Behind White were her husband, family members and a small group of new friends -- black men and women, all, who understood better than anyone else in the courtroom the complex mix of pain and frustration in her words.

They have all lost children to homicides in Miami-Dade. And they have become ''a club that nobody, no parent, wants to be part of,'' according to Queen Brown. Brown became part of the group -- and an antiviolence radio-show host -- after her youngest son, Eviton, was killed in 2006 at age 24.

''My son was the 200th homicide victim'' of that year, Brown said.

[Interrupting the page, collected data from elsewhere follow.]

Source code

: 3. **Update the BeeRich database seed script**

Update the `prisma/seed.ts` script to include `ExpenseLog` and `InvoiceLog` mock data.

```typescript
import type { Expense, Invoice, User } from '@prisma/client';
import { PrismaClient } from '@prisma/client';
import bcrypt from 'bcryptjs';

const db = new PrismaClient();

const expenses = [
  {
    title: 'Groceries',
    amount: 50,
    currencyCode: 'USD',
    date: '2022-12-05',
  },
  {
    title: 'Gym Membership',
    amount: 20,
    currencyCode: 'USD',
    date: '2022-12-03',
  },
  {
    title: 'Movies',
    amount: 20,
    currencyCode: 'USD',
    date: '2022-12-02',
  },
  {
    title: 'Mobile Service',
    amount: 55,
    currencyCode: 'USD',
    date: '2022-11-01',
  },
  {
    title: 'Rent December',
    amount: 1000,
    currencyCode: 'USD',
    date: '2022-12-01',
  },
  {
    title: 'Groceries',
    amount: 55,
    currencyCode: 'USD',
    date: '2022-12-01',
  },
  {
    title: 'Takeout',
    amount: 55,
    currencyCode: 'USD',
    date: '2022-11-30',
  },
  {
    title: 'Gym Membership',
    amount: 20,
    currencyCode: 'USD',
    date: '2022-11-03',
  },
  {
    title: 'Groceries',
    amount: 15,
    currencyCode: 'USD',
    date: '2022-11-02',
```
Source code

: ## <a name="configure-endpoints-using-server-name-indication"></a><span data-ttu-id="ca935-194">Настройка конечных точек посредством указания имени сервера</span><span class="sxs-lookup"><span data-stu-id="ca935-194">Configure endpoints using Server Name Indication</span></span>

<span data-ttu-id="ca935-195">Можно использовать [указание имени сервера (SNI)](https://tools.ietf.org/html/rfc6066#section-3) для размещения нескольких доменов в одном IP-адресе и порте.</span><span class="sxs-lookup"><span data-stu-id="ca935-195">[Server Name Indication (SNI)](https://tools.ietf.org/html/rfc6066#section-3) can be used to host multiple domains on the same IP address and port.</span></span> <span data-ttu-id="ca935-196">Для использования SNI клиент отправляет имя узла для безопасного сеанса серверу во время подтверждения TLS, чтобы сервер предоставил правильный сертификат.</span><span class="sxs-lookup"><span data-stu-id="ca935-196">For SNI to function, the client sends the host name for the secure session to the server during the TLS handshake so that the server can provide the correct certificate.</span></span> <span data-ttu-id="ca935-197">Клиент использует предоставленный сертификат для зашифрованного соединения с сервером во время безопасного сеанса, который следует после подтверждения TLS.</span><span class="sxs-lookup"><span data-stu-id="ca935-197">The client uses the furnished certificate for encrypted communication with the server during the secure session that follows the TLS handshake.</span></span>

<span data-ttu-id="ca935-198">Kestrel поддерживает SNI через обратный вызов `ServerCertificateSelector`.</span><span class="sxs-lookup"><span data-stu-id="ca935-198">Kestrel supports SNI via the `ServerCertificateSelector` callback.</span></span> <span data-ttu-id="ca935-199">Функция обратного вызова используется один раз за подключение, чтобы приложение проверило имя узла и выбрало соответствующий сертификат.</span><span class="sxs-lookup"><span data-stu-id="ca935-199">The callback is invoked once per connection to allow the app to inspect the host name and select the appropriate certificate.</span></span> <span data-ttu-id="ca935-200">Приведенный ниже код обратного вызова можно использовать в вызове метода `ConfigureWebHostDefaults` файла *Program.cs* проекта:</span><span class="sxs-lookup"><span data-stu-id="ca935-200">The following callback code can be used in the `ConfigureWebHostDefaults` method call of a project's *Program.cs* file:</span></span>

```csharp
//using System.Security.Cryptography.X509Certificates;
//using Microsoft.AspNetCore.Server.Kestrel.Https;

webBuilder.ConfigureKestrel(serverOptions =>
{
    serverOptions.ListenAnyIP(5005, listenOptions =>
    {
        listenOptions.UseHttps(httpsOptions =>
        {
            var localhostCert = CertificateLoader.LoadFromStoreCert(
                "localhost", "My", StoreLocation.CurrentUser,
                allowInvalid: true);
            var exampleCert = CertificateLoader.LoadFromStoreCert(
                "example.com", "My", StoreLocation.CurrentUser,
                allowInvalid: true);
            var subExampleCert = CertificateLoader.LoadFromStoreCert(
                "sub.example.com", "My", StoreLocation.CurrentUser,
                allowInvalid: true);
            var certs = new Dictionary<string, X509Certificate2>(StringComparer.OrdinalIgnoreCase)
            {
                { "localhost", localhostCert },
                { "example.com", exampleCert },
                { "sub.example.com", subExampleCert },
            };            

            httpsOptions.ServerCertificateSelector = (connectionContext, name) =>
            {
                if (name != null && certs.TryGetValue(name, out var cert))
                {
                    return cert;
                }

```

Police statistics indicate that overall crime hasn't increased very much in Miami-Dade County since 2003 -- but homicides involving blacks age 24 and under have been steadily climbing.

They jumped from 47 in 2003 to 76 in 2007, according to the Miami-Dade County Medical Examiner's Office. This year, 50 young blacks have been killed as of June 28.

These parents don't need to see the statistics to know there's a problem. Their friendships are the result of shared, horrific tragedies. One bereaved parent reached out to another, and the group grew from there.

The parents who have come together in this club with no name spend their time organizing and attending antiviolence rallies. They help one another remember their loved ones on certain milestone dates, such as birthdays or death anniversaries.

And because they believe the problem isn't confined to the streets, they also show up at court hearings on occasion.

Several of the group members showed up at the August 2007 hearing where Arleen White spoke to her son's killer. Queen Brown spoke of the young people who have been charged in the violence.

''We have law enforcement, homicide working so hard to put the pieces together to bring them into the system,'' she said. ``We have the corrections department that keeps them incarcerated. But for some reason they have a revolving door that they get out when they come in here. And I can't quite understand it.''

She and the other parents were particularly concerned that day: Prosecutors and defense attorneys had agreed to a deal in which the suspect in Anthony White's slaying, Jason Robert Hall, pleaded guilty to manslaughter. In return, Hall was sentenced to the time he had already served in jail, 4 ½ years.

Anthony was shot when he opened the door of the family's small duplex in Little Haiti. A group of men entered the house and demanded money and ''dope.'' White told authorities she gave one of the men $760 from a jacket she wore the day before and a small container of marijuana stored on a kitchen shelf.

Hall confessed to being the shooter, but he said the gun fired accidentally. He was just 14 at the time and was charged with second-degree murder. He later recanted his statement to police, claiming he was coerced. In time, prosecutors became convinced that evidence in the case was compromised -- and that winning a ''guilty'' verdict was unlikely.